Volgens de rechtbank hadden de bestuurders niet voldaan aan hun boekhoudplicht, waardoor vaststaat dat zij hun taak onbehoorlijk hebben vervuld. Daarnaast is sprake van kennelijk onbehoorlijk bestuur, omdat de bestuurders het voortbestaan van de vennootschap in gevaar hebben gebracht door de inkomsten binnen te laten komen in een nieuwe vennootschap. Volgens de rechter zou geen redelijk handelend bestuurder onder dezelfde omstandigheden op deze manier hebben gehandeld.

In artikel 2:248 lid 4 BW is bepaald dat de rechter het bedrag waarvoor de bestuurders aansprakelijk zijn, kan verminderen. Hiervoor wordt onder andere gekeken naar de aard en de ernst van de onbehoorlijke taakvervulling door het bestuur en de andere oorzaken van het faillissement.
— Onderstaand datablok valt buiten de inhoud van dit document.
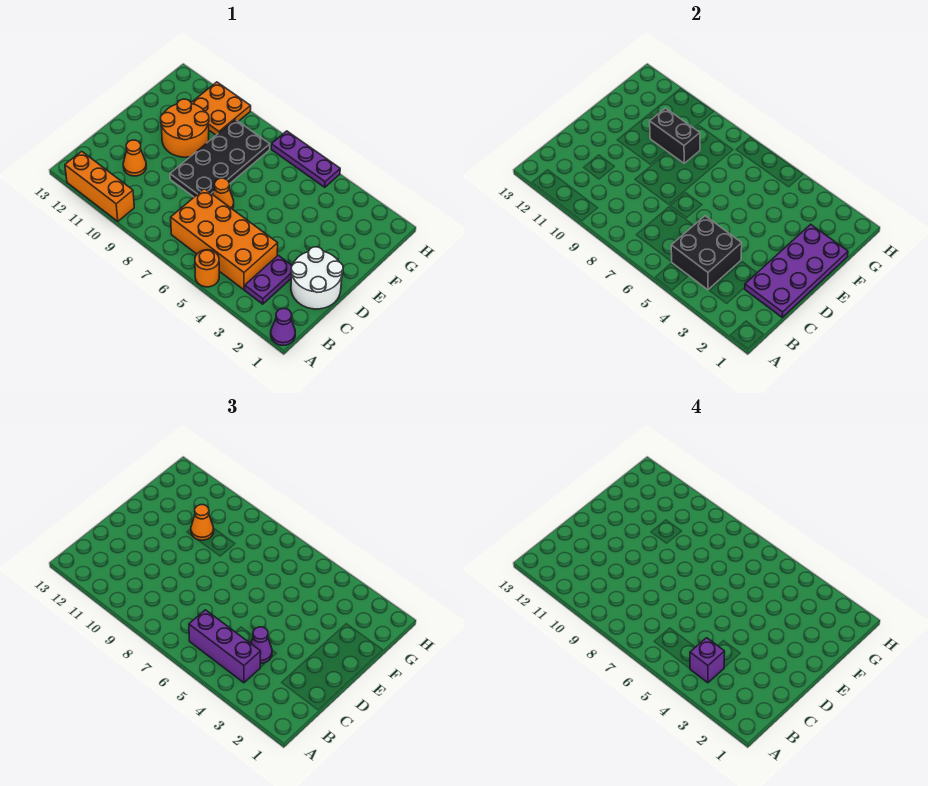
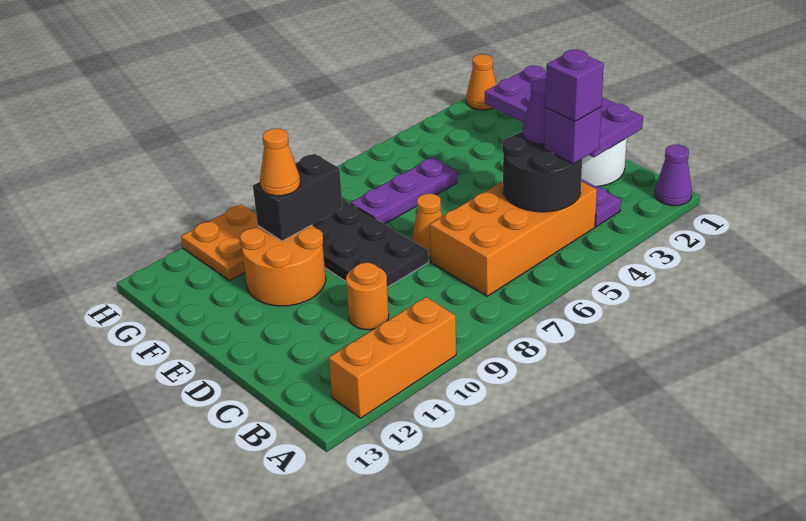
orange round brick A5 level 1 -> orange round brick C10 level 1
black brick B4:C5 level 2 -> black round brick B4:C5 level 2
purple brick B4:B6 level 3 -> purple brick B4 level 3
orange cone C11 level 1 -> orange cone H1 level 1
purple plate H5:H7 level 1 -> purple plate F5:F7 level 1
Volgens de rechtbank gaf de aard en ernst van de onbehoorlijke taakvervulling door het bestuur geen van de bestuurders aanleiding tot matiging.

Conclusie

Als een faillissement aanstaande is of al is uitgesproken, is het verstandig om advies in te winnen bij een advocaat over de mogelijkheid van bestuurdersaansprakelijkheid.